## Description of the task:
Express the records below as a Markdown table with the columns Row and Line, numbering each line and skipping blank ones. Leave the pictures out.

------ Dataset ------

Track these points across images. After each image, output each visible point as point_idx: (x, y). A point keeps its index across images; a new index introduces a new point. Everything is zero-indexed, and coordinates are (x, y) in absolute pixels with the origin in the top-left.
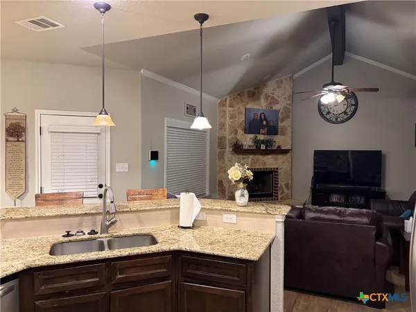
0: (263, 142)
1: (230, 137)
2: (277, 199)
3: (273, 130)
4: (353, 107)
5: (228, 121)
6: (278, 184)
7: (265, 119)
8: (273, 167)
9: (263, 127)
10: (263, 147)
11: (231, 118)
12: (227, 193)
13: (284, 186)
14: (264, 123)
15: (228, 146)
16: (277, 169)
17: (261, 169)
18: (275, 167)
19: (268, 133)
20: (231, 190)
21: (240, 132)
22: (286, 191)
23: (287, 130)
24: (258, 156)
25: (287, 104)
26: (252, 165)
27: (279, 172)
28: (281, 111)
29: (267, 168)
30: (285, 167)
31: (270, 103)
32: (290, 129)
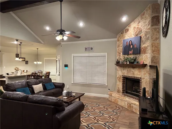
1: (118, 57)
7: (132, 44)
8: (138, 76)
9: (131, 50)
10: (128, 63)
11: (118, 47)
16: (141, 78)
17: (131, 77)
19: (134, 53)
20: (118, 86)
21: (121, 54)
23: (147, 50)
24: (130, 69)
25: (147, 29)
26: (127, 74)
27: (142, 80)
28: (143, 35)
29: (134, 77)
30: (146, 78)
31: (136, 32)
32: (149, 48)
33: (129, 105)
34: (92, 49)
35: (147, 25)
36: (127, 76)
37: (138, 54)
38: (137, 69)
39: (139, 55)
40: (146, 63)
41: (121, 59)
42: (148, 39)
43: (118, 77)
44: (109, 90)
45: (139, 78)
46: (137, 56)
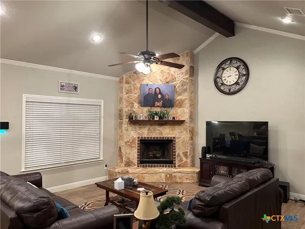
0: (156, 114)
1: (127, 109)
2: (175, 167)
3: (169, 103)
4: (244, 77)
5: (125, 96)
6: (175, 152)
7: (160, 93)
8: (169, 136)
9: (158, 100)
10: (157, 118)
11: (127, 93)
12: (124, 159)
13: (182, 154)
14: (160, 96)
15: (125, 117)
16: (174, 138)
17: (157, 138)
18: (173, 136)
19: (164, 106)
20: (127, 155)
21: (136, 105)
22: (184, 159)
23: (184, 103)
24: (155, 126)
25: (184, 79)
26: (148, 134)
27: (177, 141)
28: (178, 85)
29: (163, 137)
30: (183, 137)
31: (166, 78)
32: (187, 101)
33: (168, 176)
34: (76, 88)
35: (184, 74)
36: (148, 138)
37: (169, 107)
38: (168, 126)
39: (170, 109)
40: (183, 119)
41: (134, 112)
42: (185, 90)
43: (128, 142)
44: (106, 166)
45: (171, 138)
46: (168, 109)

------

## Completed exercise:
| Row | Line |
|---|---|
| 1 | Track these points across images. After each image, output each visible point as point_idx: (x, y). A point keeps its index across images; a new index introduces a new point. Everything is zero-indexed, and coordinates are (x, y) in absolute pixels with the origin in the top-left. |
| 2 | 0: (263, 142) |
| 3 | 1: (230, 137) |
| 4 | 2: (277, 199) |
| 5 | 3: (273, 130) |
| 6 | 4: (353, 107) |
| 7 | 5: (228, 121) |
| 8 | 6: (278, 184) |
| 9 | 7: (265, 119) |
| 10 | 8: (273, 167) |
| 11 | 9: (263, 127) |
| 12 | 10: (263, 147) |
| 13 | 11: (231, 118) |
| 14 | 12: (227, 193) |
| 15 | 13: (284, 186) |
| 16 | 14: (264, 123) |
| 17 | 15: (228, 146) |
| 18 | 16: (277, 169) |
| 19 | 17: (261, 169) |
| 20 | 18: (275, 167) |
| 21 | 19: (268, 133) |
| 22 | 20: (231, 190) |
| 23 | 21: (240, 132) |
| 24 | 22: (286, 191) |
| 25 | 23: (287, 130) |
| 26 | 24: (258, 156) |
| 27 | 25: (287, 104) |
| 28 | 26: (252, 165) |
| 29 | 27: (279, 172) |
| 30 | 28: (281, 111) |
| 31 | 29: (267, 168) |
| 32 | 30: (285, 167) |
| 33 | 31: (270, 103) |
| 34 | 32: (290, 129) |
| 35 | 1: (118, 57) |
| 36 | 7: (132, 44) |
| 37 | 8: (138, 76) |
| 38 | 9: (131, 50) |
| 39 | 10: (128, 63) |
| 40 | 11: (118, 47) |
| 41 | 16: (141, 78) |
| 42 | 17: (131, 77) |
| 43 | 19: (134, 53) |
| 44 | 20: (118, 86) |
| 45 | 21: (121, 54) |
| 46 | 23: (147, 50) |
| 47 | 24: (130, 69) |
| 48 | 25: (147, 29) |
| 49 | 26: (127, 74) |
| 50 | 27: (142, 80) |
| 51 | 28: (143, 35) |
| 52 | 29: (134, 77) |
| 53 | 30: (146, 78) |
| 54 | 31: (136, 32) |
| 55 | 32: (149, 48) |
| 56 | 33: (129, 105) |
| 57 | 34: (92, 49) |
| 58 | 35: (147, 25) |
| 59 | 36: (127, 76) |
| 60 | 37: (138, 54) |
| 61 | 38: (137, 69) |
| 62 | 39: (139, 55) |
| 63 | 40: (146, 63) |
| 64 | 41: (121, 59) |
| 65 | 42: (148, 39) |
| 66 | 43: (118, 77) |
| 67 | 44: (109, 90) |
| 68 | 45: (139, 78) |
| 69 | 46: (137, 56) |
| 70 | 0: (156, 114) |
| 71 | 1: (127, 109) |
| 72 | 2: (175, 167) |
| 73 | 3: (169, 103) |
| 74 | 4: (244, 77) |
| 75 | 5: (125, 96) |
| 76 | 6: (175, 152) |
| 77 | 7: (160, 93) |
| 78 | 8: (169, 136) |
| 79 | 9: (158, 100) |
| 80 | 10: (157, 118) |
| 81 | 11: (127, 93) |
| 82 | 12: (124, 159) |
| 83 | 13: (182, 154) |
| 84 | 14: (160, 96) |
| 85 | 15: (125, 117) |
| 86 | 16: (174, 138) |
| 87 | 17: (157, 138) |
| 88 | 18: (173, 136) |
| 89 | 19: (164, 106) |
| 90 | 20: (127, 155) |
| 91 | 21: (136, 105) |
| 92 | 22: (184, 159) |
| 93 | 23: (184, 103) |
| 94 | 24: (155, 126) |
| 95 | 25: (184, 79) |
| 96 | 26: (148, 134) |
| 97 | 27: (177, 141) |
| 98 | 28: (178, 85) |
| 99 | 29: (163, 137) |
| 100 | 30: (183, 137) |
| 101 | 31: (166, 78) |
| 102 | 32: (187, 101) |
| 103 | 33: (168, 176) |
| 104 | 34: (76, 88) |
| 105 | 35: (184, 74) |
| 106 | 36: (148, 138) |
| 107 | 37: (169, 107) |
| 108 | 38: (168, 126) |
| 109 | 39: (170, 109) |
| 110 | 40: (183, 119) |
| 111 | 41: (134, 112) |
| 112 | 42: (185, 90) |
| 113 | 43: (128, 142) |
| 114 | 44: (106, 166) |
| 115 | 45: (171, 138) |
| 116 | 46: (168, 109) |